» Task to complete
From the records below, return the lines from the one containing "### Hi there 👋" through the one containing "# winnerpackage main;", both included, copied without any change.

● ● ●

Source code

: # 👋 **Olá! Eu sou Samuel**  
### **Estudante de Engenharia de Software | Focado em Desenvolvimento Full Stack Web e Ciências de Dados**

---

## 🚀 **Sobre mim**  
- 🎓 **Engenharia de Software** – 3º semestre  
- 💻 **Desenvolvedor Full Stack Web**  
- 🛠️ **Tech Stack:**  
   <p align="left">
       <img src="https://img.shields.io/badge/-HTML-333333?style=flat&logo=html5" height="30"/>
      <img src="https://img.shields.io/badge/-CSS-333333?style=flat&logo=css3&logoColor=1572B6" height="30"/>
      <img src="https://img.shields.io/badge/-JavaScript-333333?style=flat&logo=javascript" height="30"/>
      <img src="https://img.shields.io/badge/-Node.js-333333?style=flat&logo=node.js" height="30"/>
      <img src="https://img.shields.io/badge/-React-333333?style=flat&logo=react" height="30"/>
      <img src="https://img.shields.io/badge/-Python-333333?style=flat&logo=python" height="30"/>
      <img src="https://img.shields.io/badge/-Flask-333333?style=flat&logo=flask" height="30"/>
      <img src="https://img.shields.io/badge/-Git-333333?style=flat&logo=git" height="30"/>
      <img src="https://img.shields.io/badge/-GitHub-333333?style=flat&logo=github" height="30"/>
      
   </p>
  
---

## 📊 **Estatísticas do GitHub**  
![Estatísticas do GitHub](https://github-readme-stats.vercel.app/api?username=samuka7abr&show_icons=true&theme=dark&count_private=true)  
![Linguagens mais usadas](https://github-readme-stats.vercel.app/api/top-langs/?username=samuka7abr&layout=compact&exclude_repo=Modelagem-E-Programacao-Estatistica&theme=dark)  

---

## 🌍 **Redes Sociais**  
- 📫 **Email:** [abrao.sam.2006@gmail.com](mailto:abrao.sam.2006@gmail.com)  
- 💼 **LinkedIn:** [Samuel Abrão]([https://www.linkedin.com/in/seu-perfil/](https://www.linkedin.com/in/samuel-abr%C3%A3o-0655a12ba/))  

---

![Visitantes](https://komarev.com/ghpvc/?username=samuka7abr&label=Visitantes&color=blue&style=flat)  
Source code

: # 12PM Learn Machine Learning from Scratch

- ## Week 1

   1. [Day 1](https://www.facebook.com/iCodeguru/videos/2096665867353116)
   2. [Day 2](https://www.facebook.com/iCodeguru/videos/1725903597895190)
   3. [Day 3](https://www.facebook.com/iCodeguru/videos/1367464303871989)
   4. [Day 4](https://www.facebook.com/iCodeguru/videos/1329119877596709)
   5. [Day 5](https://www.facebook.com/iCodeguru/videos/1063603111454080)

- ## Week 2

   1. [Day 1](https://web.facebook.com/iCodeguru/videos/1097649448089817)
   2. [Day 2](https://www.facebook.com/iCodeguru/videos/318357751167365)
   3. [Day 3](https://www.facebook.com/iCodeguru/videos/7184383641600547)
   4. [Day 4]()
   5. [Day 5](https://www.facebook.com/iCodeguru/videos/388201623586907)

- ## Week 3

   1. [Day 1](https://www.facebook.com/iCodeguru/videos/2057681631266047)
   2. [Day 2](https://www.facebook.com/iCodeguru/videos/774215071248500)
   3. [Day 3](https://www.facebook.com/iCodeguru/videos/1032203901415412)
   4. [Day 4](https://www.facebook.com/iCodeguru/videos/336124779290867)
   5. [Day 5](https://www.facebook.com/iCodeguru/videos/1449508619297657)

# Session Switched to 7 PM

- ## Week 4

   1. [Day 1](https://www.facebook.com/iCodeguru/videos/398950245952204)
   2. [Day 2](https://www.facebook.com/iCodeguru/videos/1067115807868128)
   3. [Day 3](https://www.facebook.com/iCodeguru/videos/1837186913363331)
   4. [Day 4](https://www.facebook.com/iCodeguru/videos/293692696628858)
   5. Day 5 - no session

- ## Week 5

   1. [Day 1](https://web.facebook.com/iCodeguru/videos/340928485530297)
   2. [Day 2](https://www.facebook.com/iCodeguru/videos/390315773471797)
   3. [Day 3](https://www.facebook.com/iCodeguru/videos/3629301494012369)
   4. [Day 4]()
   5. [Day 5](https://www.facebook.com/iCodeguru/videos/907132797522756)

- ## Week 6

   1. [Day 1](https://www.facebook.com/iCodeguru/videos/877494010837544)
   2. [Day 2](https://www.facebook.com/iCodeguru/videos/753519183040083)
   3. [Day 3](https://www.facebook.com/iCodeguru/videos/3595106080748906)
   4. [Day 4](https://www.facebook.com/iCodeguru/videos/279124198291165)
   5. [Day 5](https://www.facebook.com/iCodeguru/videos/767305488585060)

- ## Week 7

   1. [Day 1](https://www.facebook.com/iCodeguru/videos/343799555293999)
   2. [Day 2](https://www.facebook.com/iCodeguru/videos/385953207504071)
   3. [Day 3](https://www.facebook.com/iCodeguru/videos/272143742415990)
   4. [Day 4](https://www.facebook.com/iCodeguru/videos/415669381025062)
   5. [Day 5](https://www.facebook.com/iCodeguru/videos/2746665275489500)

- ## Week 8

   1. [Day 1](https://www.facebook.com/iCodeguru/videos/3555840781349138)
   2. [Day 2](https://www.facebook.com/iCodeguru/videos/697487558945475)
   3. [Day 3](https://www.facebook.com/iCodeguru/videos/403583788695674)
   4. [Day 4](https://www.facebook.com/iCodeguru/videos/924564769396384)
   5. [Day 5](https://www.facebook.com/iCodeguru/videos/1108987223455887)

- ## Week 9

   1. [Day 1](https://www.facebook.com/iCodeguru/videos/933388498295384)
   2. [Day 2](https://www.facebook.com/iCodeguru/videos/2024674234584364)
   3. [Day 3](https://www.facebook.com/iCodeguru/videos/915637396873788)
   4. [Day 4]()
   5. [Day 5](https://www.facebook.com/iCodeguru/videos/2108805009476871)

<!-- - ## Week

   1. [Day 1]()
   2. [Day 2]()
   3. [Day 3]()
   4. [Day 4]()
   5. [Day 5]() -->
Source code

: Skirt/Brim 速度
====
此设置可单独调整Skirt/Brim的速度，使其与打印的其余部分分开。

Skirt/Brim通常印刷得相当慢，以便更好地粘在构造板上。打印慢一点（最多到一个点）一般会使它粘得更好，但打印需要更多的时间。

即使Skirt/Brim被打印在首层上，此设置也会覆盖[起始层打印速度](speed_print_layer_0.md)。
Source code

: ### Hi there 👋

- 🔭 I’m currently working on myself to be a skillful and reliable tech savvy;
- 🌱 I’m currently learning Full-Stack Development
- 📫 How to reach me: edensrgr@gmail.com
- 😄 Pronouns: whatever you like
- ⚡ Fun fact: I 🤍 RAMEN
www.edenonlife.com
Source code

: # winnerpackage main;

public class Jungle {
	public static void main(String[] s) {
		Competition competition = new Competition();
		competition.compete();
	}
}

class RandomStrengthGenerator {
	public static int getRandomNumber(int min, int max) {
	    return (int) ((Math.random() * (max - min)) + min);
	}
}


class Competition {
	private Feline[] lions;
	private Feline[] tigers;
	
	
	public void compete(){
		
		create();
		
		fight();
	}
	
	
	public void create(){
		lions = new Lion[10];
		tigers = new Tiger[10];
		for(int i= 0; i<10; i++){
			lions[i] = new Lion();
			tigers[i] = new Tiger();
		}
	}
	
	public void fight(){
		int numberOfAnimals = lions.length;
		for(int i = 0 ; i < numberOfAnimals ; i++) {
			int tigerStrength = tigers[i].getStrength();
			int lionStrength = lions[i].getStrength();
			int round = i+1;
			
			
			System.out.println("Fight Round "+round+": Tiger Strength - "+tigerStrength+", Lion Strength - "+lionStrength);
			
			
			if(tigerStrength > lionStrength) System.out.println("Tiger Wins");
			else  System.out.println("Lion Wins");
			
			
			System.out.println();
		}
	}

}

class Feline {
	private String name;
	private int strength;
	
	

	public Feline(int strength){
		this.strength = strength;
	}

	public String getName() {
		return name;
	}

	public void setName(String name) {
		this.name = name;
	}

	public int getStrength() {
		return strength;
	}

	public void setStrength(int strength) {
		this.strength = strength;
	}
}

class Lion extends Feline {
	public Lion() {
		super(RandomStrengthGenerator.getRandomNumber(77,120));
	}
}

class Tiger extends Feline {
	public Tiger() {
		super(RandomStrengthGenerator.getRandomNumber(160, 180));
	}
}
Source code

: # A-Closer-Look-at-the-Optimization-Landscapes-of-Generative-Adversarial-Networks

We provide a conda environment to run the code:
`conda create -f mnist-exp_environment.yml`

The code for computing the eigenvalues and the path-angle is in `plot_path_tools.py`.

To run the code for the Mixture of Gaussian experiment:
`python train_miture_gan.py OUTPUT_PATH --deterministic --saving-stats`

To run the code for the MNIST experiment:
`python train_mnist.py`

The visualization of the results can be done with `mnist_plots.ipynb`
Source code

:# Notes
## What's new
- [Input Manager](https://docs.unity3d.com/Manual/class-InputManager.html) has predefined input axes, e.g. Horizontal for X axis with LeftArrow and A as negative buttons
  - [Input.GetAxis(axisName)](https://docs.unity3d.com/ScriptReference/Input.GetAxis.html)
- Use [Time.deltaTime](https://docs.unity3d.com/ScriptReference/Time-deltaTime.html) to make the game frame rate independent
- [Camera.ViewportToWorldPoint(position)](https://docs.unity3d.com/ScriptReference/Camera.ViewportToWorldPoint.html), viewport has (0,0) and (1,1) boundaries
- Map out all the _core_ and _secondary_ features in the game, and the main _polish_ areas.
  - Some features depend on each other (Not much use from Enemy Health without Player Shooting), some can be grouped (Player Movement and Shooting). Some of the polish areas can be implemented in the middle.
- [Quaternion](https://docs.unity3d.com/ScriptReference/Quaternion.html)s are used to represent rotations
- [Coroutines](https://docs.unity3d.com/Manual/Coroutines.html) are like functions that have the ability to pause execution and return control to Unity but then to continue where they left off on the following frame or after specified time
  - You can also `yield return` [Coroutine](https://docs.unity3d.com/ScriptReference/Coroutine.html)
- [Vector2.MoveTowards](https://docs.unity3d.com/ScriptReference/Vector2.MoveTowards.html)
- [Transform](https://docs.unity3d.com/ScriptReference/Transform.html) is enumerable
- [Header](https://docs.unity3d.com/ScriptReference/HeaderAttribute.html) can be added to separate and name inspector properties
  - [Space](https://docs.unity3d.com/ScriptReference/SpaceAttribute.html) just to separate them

● ● ●

» Task response
: ### Hi there 👋

- 🔭 I’m currently working on myself to be a skillful and reliable tech savvy;
- 🌱 I’m currently learning Full-Stack Development
- 📫 How to reach me: edensrgr@gmail.com
- 😄 Pronouns: whatever you like
- ⚡ Fun fact: I 🤍 RAMEN
www.edenonlife.com
Source code

: # winnerpackage main;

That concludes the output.